Lucy threw down her book bag, dialed Louis’s number, and got his answering machine. She hated leaving messages—always wanting to edit and rerecord what she had blurted out—but she didn’t want him to think she was avoiding him.
“Hi, it’s Lucy. My sister-in-law didn’t tell me about your call until this morning. She’s a little wrapped up in her own problems right now… Oh, and my great-grandmother’s dying. Did I tell you that? That’s where I was last night, at the nursing home… and I’m just not sure—”
The machine cut her off.
She thought about calling back, but she couldn’t be late for her meeting with the dean. Dean Humphrey had been known to lock his door and leave if his appointments didn’t show up on time.
THE DEAN’S OFFICE usually smelled of drugstore aftershave and decaying books, but this time she detected something that reminded her of cows. The dean motioned toward his new leather couch, which squeaked as she sat down on it and every time she shifted, as if it were some kind of primitive lie detector.

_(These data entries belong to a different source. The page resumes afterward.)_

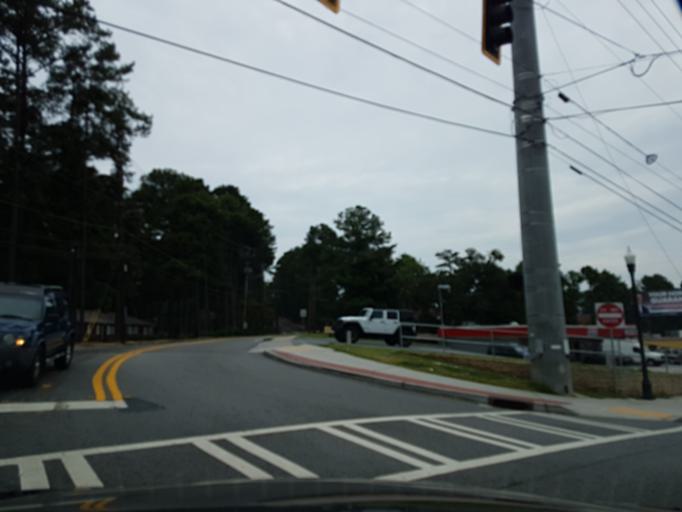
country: US
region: Georgia
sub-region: DeKalb County
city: North Atlanta
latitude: 33.8443
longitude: -84.3274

“Lucy, Lucy, Lucy,” he said, looking back down at some papers on his desk.
“Dean, Dean, Dean,” she replied. Dean Humphrey’s first name was, in fact, Dean, which she and Harlan had always found hilarious.
“I know you’ve had a rough time this year,” he said, “but you haven’t published in quite some time, and your tenure review will begin soon. You know how it is, Lucy. The committee will insist on it.”
“You’re right. I know that. I had every intention of writing an article this year and updating my thesis to submit to a publisher next year.”
“Good plan.”
“Yes, except that things have come up and…”
The dean waved his hand, making it obvious that he didn’t need to know any more.